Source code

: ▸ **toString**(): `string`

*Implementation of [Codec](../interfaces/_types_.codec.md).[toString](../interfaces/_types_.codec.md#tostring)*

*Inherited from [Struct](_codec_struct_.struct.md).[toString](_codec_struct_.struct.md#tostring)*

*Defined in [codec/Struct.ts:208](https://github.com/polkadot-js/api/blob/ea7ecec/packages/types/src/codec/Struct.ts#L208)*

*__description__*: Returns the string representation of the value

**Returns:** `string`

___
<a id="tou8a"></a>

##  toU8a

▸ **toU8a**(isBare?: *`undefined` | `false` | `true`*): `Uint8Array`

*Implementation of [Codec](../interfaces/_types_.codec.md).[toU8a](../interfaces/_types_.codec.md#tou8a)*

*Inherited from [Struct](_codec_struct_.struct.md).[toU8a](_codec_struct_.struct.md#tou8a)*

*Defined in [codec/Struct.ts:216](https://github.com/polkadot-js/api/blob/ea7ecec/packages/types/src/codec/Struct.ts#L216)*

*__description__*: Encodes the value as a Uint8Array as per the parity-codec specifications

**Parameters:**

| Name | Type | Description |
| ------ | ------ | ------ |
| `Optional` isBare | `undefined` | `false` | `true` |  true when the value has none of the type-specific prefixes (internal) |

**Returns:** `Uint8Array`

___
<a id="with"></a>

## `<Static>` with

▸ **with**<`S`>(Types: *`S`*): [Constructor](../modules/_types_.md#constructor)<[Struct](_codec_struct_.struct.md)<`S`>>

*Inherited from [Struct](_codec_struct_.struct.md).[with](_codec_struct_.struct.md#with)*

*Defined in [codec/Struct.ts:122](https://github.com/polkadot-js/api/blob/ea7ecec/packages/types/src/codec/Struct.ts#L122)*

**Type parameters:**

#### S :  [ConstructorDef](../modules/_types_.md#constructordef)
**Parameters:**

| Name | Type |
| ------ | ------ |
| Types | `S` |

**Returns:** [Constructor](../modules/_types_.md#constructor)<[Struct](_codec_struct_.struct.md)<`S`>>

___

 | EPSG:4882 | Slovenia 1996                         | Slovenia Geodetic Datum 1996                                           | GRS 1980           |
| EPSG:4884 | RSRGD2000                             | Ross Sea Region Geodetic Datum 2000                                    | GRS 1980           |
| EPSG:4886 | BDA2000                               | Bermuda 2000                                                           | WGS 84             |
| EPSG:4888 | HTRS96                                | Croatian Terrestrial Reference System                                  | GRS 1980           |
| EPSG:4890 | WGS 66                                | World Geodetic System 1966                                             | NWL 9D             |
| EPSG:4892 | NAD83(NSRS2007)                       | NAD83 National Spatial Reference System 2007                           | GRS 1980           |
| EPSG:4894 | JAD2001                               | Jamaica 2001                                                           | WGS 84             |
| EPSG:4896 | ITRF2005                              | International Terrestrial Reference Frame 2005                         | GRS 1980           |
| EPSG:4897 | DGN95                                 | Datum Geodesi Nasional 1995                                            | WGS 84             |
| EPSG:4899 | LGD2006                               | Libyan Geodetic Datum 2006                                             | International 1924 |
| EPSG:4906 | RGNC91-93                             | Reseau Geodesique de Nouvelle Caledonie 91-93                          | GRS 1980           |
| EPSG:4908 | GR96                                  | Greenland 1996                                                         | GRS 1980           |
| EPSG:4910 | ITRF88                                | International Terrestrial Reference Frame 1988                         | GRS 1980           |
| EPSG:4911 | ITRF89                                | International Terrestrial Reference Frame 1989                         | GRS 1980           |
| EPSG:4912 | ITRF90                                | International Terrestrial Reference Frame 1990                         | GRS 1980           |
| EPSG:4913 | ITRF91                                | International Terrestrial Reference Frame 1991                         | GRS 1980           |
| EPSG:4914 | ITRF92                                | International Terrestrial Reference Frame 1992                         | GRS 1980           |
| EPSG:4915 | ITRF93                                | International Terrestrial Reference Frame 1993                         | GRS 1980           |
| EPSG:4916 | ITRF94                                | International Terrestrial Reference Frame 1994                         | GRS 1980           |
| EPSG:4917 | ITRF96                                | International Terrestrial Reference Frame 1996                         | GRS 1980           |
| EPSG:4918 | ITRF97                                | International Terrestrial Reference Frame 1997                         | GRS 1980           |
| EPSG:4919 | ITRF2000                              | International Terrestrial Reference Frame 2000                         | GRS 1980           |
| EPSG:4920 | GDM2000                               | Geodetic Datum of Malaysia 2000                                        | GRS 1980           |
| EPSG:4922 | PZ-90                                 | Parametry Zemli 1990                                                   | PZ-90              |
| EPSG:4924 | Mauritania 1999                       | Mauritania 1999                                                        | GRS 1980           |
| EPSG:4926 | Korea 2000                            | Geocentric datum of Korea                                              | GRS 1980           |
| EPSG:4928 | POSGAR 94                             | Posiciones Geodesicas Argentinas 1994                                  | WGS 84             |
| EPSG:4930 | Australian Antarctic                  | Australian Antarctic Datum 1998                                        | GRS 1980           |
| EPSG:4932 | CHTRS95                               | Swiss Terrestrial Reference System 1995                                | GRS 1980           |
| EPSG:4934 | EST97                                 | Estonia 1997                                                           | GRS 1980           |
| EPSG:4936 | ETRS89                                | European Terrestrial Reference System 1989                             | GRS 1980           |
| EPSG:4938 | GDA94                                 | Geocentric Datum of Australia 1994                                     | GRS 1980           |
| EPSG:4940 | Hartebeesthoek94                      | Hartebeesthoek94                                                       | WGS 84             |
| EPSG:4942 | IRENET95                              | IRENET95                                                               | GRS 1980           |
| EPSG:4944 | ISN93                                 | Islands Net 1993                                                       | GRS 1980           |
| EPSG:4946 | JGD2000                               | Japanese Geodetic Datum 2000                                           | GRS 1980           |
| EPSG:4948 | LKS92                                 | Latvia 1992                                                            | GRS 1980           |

What to produce: Reproduce the items in full, changing each occurrence of "Inherited from" to "Derived from" and keeping every other character as is.

Result below:
Source code

: ▸ **toString**(): `string`

*Implementation of [Codec](../interfaces/_types_.codec.md).[toString](../interfaces/_types_.codec.md#tostring)*

*Derived from [Struct](_codec_struct_.struct.md).[toString](_codec_struct_.struct.md#tostring)*

*Defined in [codec/Struct.ts:208](https://github.com/polkadot-js/api/blob/ea7ecec/packages/types/src/codec/Struct.ts#L208)*

*__description__*: Returns the string representation of the value

**Returns:** `string`

___
<a id="tou8a"></a>

##  toU8a

▸ **toU8a**(isBare?: *`undefined` | `false` | `true`*): `Uint8Array`

*Implementation of [Codec](../interfaces/_types_.codec.md).[toU8a](../interfaces/_types_.codec.md#tou8a)*

*Derived from [Struct](_codec_struct_.struct.md).[toU8a](_codec_struct_.struct.md#tou8a)*

*Defined in [codec/Struct.ts:216](https://github.com/polkadot-js/api/blob/ea7ecec/packages/types/src/codec/Struct.ts#L216)*

*__description__*: Encodes the value as a Uint8Array as per the parity-codec specifications

**Parameters:**

| Name | Type | Description |
| ------ | ------ | ------ |
| `Optional` isBare | `undefined` | `false` | `true` |  true when the value has none of the type-specific prefixes (internal) |

**Returns:** `Uint8Array`

___
<a id="with"></a>

## `<Static>` with

▸ **with**<`S`>(Types: *`S`*): [Constructor](../modules/_types_.md#constructor)<[Struct](_codec_struct_.struct.md)<`S`>>

*Derived from [Struct](_codec_struct_.struct.md).[with](_codec_struct_.struct.md#with)*

*Defined in [codec/Struct.ts:122](https://github.com/polkadot-js/api/blob/ea7ecec/packages/types/src/codec/Struct.ts#L122)*

**Type parameters:**

#### S :  [ConstructorDef](../modules/_types_.md#constructordef)
**Parameters:**

| Name | Type |
| ------ | ------ |
| Types | `S` |

**Returns:** [Constructor](../modules/_types_.md#constructor)<[Struct](_codec_struct_.struct.md)<`S`>>

___

 | EPSG:4882 | Slovenia 1996                         | Slovenia Geodetic Datum 1996                                           | GRS 1980           |
| EPSG:4884 | RSRGD2000                             | Ross Sea Region Geodetic Datum 2000                                    | GRS 1980           |
| EPSG:4886 | BDA2000                               | Bermuda 2000                                                           | WGS 84             |
| EPSG:4888 | HTRS96                                | Croatian Terrestrial Reference System                                  | GRS 1980           |
| EPSG:4890 | WGS 66                                | World Geodetic System 1966                                             | NWL 9D             |
| EPSG:4892 | NAD83(NSRS2007)                       | NAD83 National Spatial Reference System 2007                           | GRS 1980           |
| EPSG:4894 | JAD2001                               | Jamaica 2001                                                           | WGS 84             |
| EPSG:4896 | ITRF2005                              | International Terrestrial Reference Frame 2005                         | GRS 1980           |
| EPSG:4897 | DGN95                                 | Datum Geodesi Nasional 1995                                            | WGS 84             |
| EPSG:4899 | LGD2006                               | Libyan Geodetic Datum 2006                                             | International 1924 |
| EPSG:4906 | RGNC91-93                             | Reseau Geodesique de Nouvelle Caledonie 91-93                          | GRS 1980           |
| EPSG:4908 | GR96                                  | Greenland 1996                                                         | GRS 1980           |
| EPSG:4910 | ITRF88                                | International Terrestrial Reference Frame 1988                         | GRS 1980           |
| EPSG:4911 | ITRF89                                | International Terrestrial Reference Frame 1989                         | GRS 1980           |
| EPSG:4912 | ITRF90                                | International Terrestrial Reference Frame 1990                         | GRS 1980           |
| EPSG:4913 | ITRF91                                | International Terrestrial Reference Frame 1991                         | GRS 1980           |
| EPSG:4914 | ITRF92                                | International Terrestrial Reference Frame 1992                         | GRS 1980           |
| EPSG:4915 | ITRF93                                | International Terrestrial Reference Frame 1993                         | GRS 1980           |
| EPSG:4916 | ITRF94                                | International Terrestrial Reference Frame 1994                         | GRS 1980           |
| EPSG:4917 | ITRF96                                | International Terrestrial Reference Frame 1996                         | GRS 1980           |
| EPSG:4918 | ITRF97                                | International Terrestrial Reference Frame 1997                         | GRS 1980           |
| EPSG:4919 | ITRF2000                              | International Terrestrial Reference Frame 2000                         | GRS 1980           |
| EPSG:4920 | GDM2000                               | Geodetic Datum of Malaysia 2000                                        | GRS 1980           |
| EPSG:4922 | PZ-90                                 | Parametry Zemli 1990                                                   | PZ-90              |
| EPSG:4924 | Mauritania 1999                       | Mauritania 1999                                                        | GRS 1980           |
| EPSG:4926 | Korea 2000                            | Geocentric datum of Korea                                              | GRS 1980           |
| EPSG:4928 | POSGAR 94                             | Posiciones Geodesicas Argentinas 1994                                  | WGS 84             |
| EPSG:4930 | Australian Antarctic                  | Australian Antarctic Datum 1998                                        | GRS 1980           |
| EPSG:4932 | CHTRS95                               | Swiss Terrestrial Reference System 1995                                | GRS 1980           |
| EPSG:4934 | EST97                                 | Estonia 1997                                                           | GRS 1980           |
| EPSG:4936 | ETRS89                                | European Terrestrial Reference System 1989                             | GRS 1980           |
| EPSG:4938 | GDA94                                 | Geocentric Datum of Australia 1994                                     | GRS 1980           |
| EPSG:4940 | Hartebeesthoek94                      | Hartebeesthoek94                                                       | WGS 84             |
| EPSG:4942 | IRENET95                              | IRENET95                                                               | GRS 1980           |
| EPSG:4944 | ISN93                                 | Islands Net 1993                                                       | GRS 1980           |
| EPSG:4946 | JGD2000                               | Japanese Geodetic Datum 2000                                           | GRS 1980           |
| EPSG:4948 | LKS92                                 | Latvia 1992                                                            | GRS 1980           |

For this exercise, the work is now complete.